Please copy the lines of the entries below, from the line containing "בקורס 1 על 1." through the end of the entries, inclusive. Leave the pictures out of your copy.
::::::
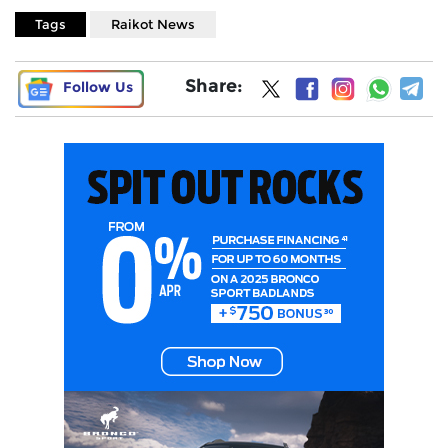
Tags
Raikot News
Share:
Follow Us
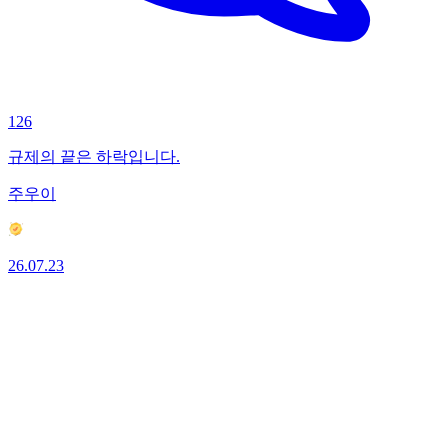
126
규제의 끝은 하락입니다.
주우이
26.07.23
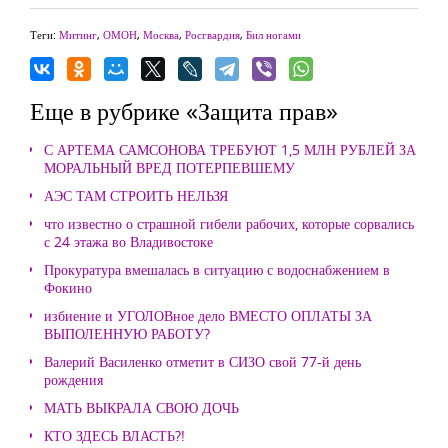
Теги:
Митинг
,
ОМОН
,
Москва
,
Росгвардия
,
Бил ногами
Еще в рубрике «Защита прав»
С АРТЕМА САМСОНОВА ТРЕБУЮТ 1,5 МЛН РУБЛЕЙ ЗА
МОРАЛЬНЫЙ ВРЕД ПОТЕРПЕВШЕМУ
АЭС ТАМ СТРОИТЬ НЕЛЬЗЯ
что известно о страшной гибели рабочих, которые сорвались
с 24 этажа во Владивостоке
Прокуратура вмешалась в ситуацию с водоснабжением в
Фокино
избиение и УГОЛОВное дело ВМЕСТО ОПЛАТЫ ЗА
ВЫПОЛЕННУЮ РАБОТУ?
Валерий Василенко отметит в СИЗО свой 77-й день
рождения
МАТЬ ВЫКРАЛА СВОЮ ДОЧЬ
КТО ЗДЕСЬ ВЛАСТЬ?!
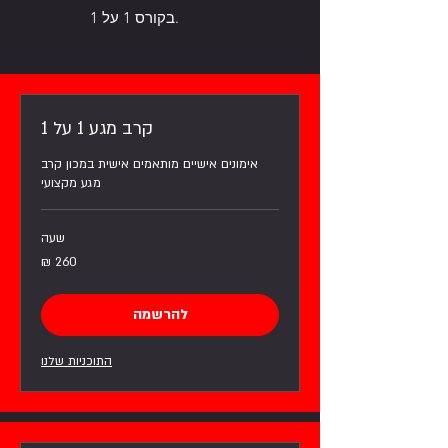
בקורס 1 על 1.
קרב מגע 1 על 1
אימונים אישיים מותאמים אישית במכון קרב
מגע מקצועי
שעה
260
שקלים
חדשים
להרשמה
התוכניות שלנו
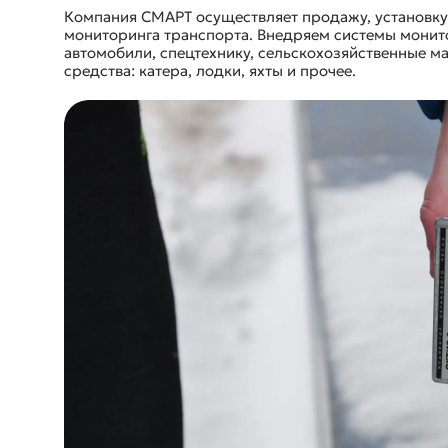
Компания СМАРТ осуществляет продажу, установк
мониторинга транспорта. Внедряем системы монито
автомобили, спецтехнику, сельскохозяйственные 
средства: катера, лодки, яхты и прочее.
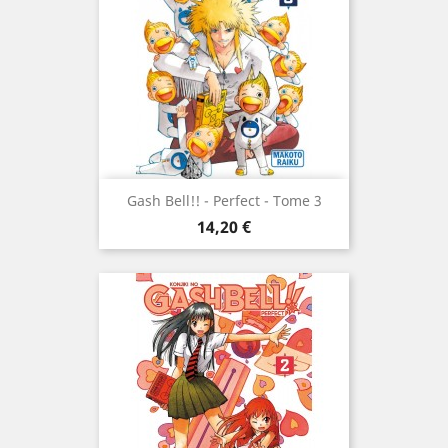
Gash Bell!! - Perfect - Tome 3
Prix
14,20 €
::::::
Solution:
בקורס 1 על 1.
קרב מגע 1 על 1
אימונים אישיים מותאמים אישית במכון קרב
מגע מקצועי
שעה
260
שקלים
חדשים
להרשמה
התוכניות שלנו
Компания СМАРТ осуществляет продажу, установк
мониторинга транспорта. Внедряем системы монито
автомобили, спецтехнику, сельскохозяйственные 
средства: катера, лодки, яхты и прочее.
Gash Bell!! - Perfect - Tome 3
Prix
14,20 €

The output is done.